Closed jah05 closed 3 years ago

jah05 commented 3 years ago

Hi @qq456cvb,

I've had experience working with the ModelNet40 data which usually comes in the format of .OFF https://segeval.cs.princeton.edu/public/off_format.html with x, y, z listed in each file. However, the dataset provided on this repo is from the shapenet website and seems to be in a different format.

Digging through the files, I find that there are 3 extra values following the x, y, z. What do these 3 additional values represent? What are the differences between the two mentioned datsets?

Thanks!

engelnico commented 3 years ago

Hi @jah05,

The additional features compose the normal vector for each point (which is perpendicular with respect to the objects' surface). So you usually have x, y, z, n_x, n_y, n_z.

- [DATASET]:
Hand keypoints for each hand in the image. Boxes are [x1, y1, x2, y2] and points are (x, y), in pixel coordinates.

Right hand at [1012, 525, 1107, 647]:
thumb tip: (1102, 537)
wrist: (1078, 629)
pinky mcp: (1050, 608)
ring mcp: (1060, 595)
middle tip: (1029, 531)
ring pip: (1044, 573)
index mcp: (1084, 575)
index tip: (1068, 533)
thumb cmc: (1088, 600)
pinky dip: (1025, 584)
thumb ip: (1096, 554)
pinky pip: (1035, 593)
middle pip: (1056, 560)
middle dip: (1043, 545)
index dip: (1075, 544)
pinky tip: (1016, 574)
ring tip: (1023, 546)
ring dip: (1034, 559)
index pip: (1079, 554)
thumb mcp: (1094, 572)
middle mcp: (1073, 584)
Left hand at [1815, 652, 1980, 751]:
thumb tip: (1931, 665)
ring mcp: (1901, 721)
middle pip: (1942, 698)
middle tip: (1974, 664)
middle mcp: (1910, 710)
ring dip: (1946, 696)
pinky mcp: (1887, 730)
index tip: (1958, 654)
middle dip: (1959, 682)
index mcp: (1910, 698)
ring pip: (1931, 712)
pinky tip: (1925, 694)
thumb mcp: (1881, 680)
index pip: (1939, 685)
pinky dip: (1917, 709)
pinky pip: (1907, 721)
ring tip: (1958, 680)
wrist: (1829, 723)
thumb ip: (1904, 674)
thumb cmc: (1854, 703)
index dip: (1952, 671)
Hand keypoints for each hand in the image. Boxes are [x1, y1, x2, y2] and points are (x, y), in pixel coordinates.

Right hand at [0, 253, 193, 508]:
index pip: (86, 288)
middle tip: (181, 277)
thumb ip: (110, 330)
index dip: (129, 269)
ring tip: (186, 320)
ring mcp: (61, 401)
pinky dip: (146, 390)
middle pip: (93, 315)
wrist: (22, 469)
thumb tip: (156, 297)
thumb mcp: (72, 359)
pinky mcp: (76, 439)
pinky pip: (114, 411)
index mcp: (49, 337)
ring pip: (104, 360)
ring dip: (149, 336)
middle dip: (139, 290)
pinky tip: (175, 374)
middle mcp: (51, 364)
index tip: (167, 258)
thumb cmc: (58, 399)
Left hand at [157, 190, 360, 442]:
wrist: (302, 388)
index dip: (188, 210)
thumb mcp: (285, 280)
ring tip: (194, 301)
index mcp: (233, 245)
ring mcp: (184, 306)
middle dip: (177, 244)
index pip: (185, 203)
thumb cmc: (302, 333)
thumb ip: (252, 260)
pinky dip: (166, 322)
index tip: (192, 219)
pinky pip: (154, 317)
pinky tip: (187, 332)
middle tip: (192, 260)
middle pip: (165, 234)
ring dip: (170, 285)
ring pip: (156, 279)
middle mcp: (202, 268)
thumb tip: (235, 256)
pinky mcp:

- [WHAT YOU NEED TO DO]:
(a) Using the issue thread, decide whether each statement agrees with it: (i) ModelNet40 data usually comes in the .OFF format; (ii) the three extra values are the color of each point; (iii) the normal vector is perpendicular to the object's surface. Answer yes or no for each and quote the deciding words.
(b) Write out the part of the issue thread that begins at the words "I've had experience" and stops after "n_x, n_y, n_z.".
The material has nothing to do with the text.

- [ANSWERS TO THIS EXERCISE]:
(a)
(i) Yes: "the ModelNet40 data which usually comes in the format of .OFF"
(ii) No: "The additional features compose the normal vector for each point"
(iii) Yes: "which is perpendicular with respect to the objects' surface"

(b)
I've had experience working with the ModelNet40 data which usually comes in the format of .OFF https://segeval.cs.princeton.edu/public/off_format.html with x, y, z listed in each file. However, the dataset provided on this repo is from the shapenet website and seems to be in a different format.

Digging through the files, I find that there are 3 extra values following the x, y, z. What do these 3 additional values represent? What are the differences between the two mentioned datsets?

Thanks!

engelnico commented 3 years ago

Hi @jah05,

The additional features compose the normal vector for each point (which is perpendicular with respect to the objects' surface). So you usually have x, y, z, n_x, n_y, n_z.